[WRITTEN PROBLEM] Convert the lines below, from the first one through the line containing "tone curve: curves: ch0", into a JSON list of strings with one string per line. Omit blank lines.
## Start
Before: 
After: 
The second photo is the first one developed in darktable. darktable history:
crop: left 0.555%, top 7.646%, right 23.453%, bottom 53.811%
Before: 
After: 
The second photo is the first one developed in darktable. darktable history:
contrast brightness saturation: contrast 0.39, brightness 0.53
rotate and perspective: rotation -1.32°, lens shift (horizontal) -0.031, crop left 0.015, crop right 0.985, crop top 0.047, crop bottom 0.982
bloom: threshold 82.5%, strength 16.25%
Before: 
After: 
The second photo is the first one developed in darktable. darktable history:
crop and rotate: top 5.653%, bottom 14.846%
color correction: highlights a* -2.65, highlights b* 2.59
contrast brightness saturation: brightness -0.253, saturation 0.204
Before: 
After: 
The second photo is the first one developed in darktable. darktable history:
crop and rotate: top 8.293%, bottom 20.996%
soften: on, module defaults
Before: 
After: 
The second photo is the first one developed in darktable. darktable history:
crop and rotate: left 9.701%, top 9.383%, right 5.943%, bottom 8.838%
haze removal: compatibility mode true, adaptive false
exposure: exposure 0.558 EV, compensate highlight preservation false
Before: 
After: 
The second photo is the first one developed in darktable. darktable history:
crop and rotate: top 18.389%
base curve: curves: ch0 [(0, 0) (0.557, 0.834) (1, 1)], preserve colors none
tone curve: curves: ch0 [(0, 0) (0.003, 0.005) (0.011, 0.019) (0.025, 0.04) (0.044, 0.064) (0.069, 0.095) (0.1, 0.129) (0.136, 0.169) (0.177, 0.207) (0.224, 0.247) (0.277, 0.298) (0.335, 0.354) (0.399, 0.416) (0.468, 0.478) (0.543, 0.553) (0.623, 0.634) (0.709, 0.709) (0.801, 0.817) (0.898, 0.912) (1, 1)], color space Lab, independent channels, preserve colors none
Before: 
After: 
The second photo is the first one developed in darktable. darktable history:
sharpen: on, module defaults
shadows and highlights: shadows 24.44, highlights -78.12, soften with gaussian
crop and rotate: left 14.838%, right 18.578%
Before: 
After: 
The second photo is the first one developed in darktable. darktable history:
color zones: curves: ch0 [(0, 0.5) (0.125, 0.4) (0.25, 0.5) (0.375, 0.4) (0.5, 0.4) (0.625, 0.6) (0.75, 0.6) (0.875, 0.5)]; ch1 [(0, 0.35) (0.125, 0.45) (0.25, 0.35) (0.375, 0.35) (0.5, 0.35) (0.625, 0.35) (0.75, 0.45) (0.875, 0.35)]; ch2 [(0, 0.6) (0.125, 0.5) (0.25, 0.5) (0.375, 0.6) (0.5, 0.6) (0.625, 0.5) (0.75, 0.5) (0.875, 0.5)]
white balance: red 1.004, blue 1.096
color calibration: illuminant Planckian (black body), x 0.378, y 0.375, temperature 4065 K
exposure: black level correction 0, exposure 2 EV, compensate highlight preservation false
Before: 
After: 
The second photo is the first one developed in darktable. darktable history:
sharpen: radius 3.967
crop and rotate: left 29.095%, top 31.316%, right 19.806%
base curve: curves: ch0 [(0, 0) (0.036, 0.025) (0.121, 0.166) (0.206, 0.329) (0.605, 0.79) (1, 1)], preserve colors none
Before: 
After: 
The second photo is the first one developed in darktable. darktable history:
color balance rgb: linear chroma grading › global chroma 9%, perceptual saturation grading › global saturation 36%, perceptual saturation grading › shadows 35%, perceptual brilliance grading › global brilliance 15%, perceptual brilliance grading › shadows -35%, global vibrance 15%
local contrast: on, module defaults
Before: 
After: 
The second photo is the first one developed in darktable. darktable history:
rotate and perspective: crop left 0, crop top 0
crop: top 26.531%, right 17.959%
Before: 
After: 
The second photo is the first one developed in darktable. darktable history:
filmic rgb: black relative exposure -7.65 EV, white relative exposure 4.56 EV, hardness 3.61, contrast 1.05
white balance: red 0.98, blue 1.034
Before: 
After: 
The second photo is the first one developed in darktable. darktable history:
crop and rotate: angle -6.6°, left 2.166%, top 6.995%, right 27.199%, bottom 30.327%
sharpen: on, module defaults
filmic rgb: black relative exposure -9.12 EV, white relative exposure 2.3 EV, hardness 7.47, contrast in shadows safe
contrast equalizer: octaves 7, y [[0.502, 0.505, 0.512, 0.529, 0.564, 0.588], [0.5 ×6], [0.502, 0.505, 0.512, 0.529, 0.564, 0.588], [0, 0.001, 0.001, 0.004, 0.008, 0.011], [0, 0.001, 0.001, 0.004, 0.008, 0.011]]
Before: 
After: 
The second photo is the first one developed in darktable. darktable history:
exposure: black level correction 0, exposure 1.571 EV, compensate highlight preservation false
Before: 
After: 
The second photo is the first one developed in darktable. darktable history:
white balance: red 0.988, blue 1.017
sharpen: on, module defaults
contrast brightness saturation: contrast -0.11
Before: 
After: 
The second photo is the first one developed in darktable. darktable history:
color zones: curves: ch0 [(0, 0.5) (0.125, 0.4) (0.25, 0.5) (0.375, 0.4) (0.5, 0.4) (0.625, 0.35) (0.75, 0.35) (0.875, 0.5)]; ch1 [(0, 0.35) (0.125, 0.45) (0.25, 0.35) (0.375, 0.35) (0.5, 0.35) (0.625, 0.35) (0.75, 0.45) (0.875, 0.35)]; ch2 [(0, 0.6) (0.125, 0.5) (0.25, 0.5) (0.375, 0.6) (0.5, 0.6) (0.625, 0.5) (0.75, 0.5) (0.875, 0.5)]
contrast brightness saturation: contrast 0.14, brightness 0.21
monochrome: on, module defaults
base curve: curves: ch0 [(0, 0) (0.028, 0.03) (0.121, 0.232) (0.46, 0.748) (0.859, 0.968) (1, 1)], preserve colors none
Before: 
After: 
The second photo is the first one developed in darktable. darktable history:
## End
[FINISHED ANSWER]
[
  "Before: ",
  "After: ",
  "The second photo is the first one developed in darktable. darktable history:",
  "crop: left 0.555%, top 7.646%, right 23.453%, bottom 53.811%",
  "Before: ",
  "After: ",
  "The second photo is the first one developed in darktable. darktable history:",
  "contrast brightness saturation: contrast 0.39, brightness 0.53",
  "rotate and perspective: rotation -1.32°, lens shift (horizontal) -0.031, crop left 0.015, crop right 0.985, crop top 0.047, crop bottom 0.982",
  "bloom: threshold 82.5%, strength 16.25%",
  "Before: ",
  "After: ",
  "The second photo is the first one developed in darktable. darktable history:",
  "crop and rotate: top 5.653%, bottom 14.846%",
  "color correction: highlights a* -2.65, highlights b* 2.59",
  "contrast brightness saturation: brightness -0.253, saturation 0.204",
  "Before: ",
  "After: ",
  "The second photo is the first one developed in darktable. darktable history:",
  "crop and rotate: top 8.293%, bottom 20.996%",
  "soften: on, module defaults",
  "Before: ",
  "After: ",
  "The second photo is the first one developed in darktable. darktable history:",
  "crop and rotate: left 9.701%, top 9.383%, right 5.943%, bottom 8.838%",
  "haze removal: compatibility mode true, adaptive false",
  "exposure: exposure 0.558 EV, compensate highlight preservation false",
  "Before: ",
  "After: ",
  "The second photo is the first one developed in darktable. darktable history:",
  "crop and rotate: top 18.389%",
  "base curve: curves: ch0 [(0, 0) (0.557, 0.834) (1, 1)], preserve colors none",
  "tone curve: curves: ch0 [(0, 0) (0.003, 0.005) (0.011, 0.019) (0.025, 0.04) (0.044, 0.064) (0.069, 0.095) (0.1, 0.129) (0.136, 0.169) (0.177, 0.207) (0.224, 0.247) (0.277, 0.298) (0.335, 0.354) (0.399, 0.416) (0.468, 0.478) (0.543, 0.553) (0.623, 0.634) (0.709, 0.709) (0.801, 0.817) (0.898, 0.912) (1, 1)], color space Lab, independent channels, preserve colors none"
]